» Task to complete: Recast all of the entries below as a single numbered list, omitting any blank lines. Leave the pictures out of your answer.

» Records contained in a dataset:
▽
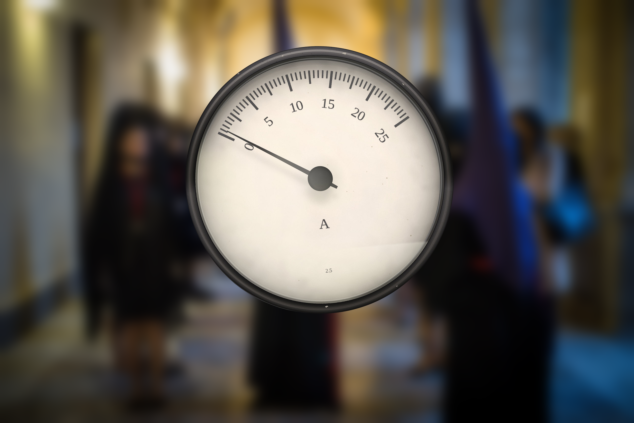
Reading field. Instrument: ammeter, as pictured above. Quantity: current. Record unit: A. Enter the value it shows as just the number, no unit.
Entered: 0.5
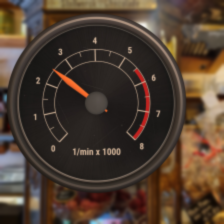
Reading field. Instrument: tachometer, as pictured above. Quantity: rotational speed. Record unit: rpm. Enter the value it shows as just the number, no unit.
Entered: 2500
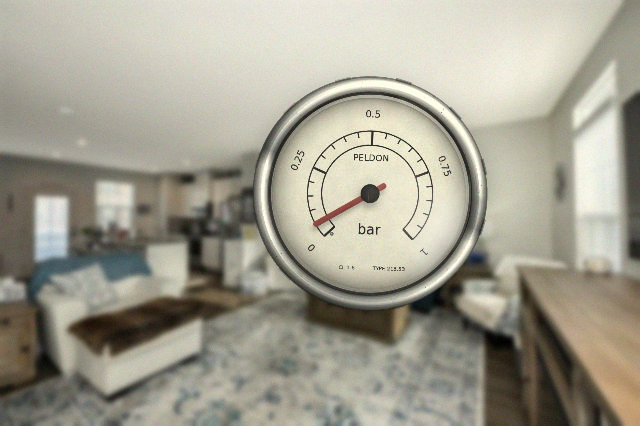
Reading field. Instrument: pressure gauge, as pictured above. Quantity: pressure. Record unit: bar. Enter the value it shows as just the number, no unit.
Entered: 0.05
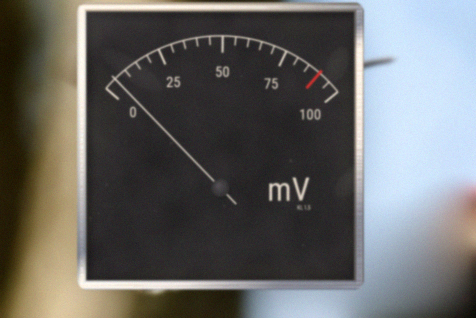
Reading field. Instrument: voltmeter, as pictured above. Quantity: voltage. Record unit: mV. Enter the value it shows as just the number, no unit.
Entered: 5
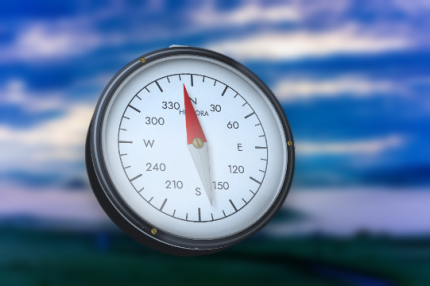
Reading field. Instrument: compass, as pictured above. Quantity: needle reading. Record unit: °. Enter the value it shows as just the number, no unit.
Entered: 350
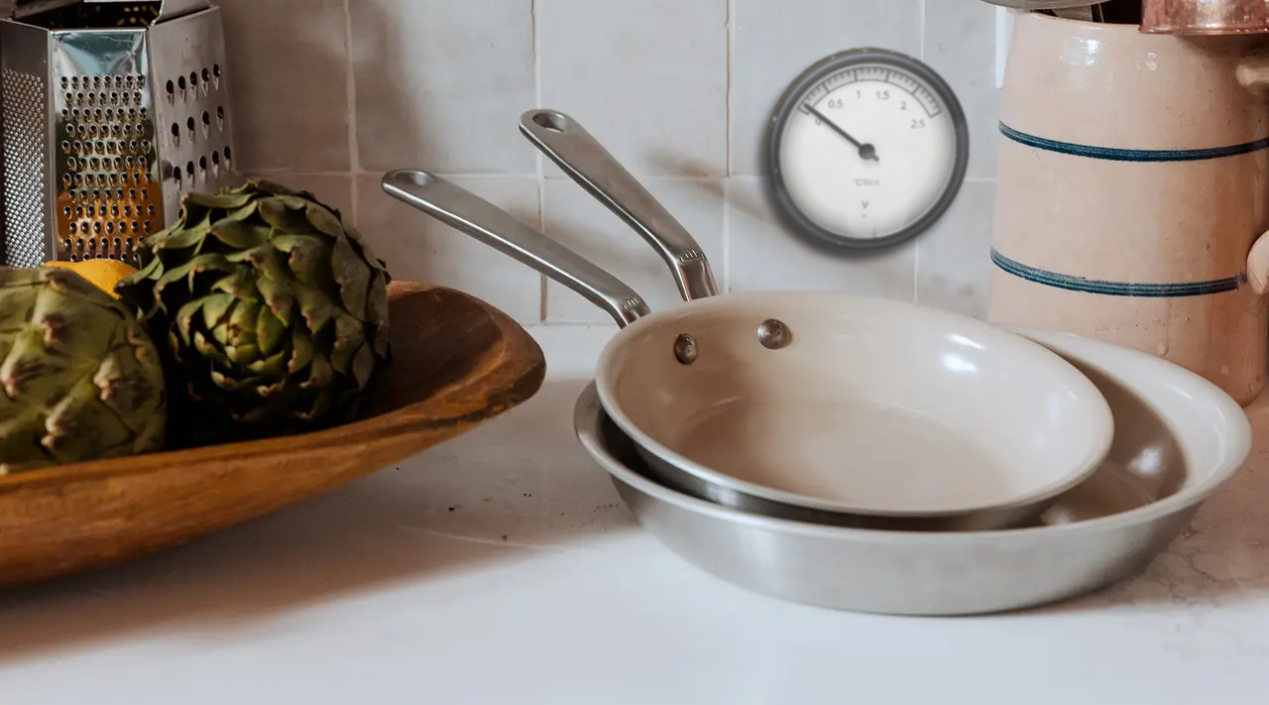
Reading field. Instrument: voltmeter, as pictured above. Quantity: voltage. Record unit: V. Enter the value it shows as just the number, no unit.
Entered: 0.1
△
» Task answer:
1. Reading field. Instrument: ammeter, as pictured above. Quantity: current. Record unit: A. Enter the value it shows as just the number, no unit.
2. Entered: 0.5
3. Reading field. Instrument: tachometer, as pictured above. Quantity: rotational speed. Record unit: rpm. Enter the value it shows as just the number, no unit.
4. Entered: 2500
5. Reading field. Instrument: pressure gauge, as pictured above. Quantity: pressure. Record unit: bar. Enter the value it shows as just the number, no unit.
6. Entered: 0.05
7. Reading field. Instrument: voltmeter, as pictured above. Quantity: voltage. Record unit: mV. Enter the value it shows as just the number, no unit.
8. Entered: 5
9. Reading field. Instrument: compass, as pictured above. Quantity: needle reading. Record unit: °. Enter the value it shows as just the number, no unit.
10. Entered: 350
11. Reading field. Instrument: voltmeter, as pictured above. Quantity: voltage. Record unit: V. Enter the value it shows as just the number, no unit.
12. Entered: 0.1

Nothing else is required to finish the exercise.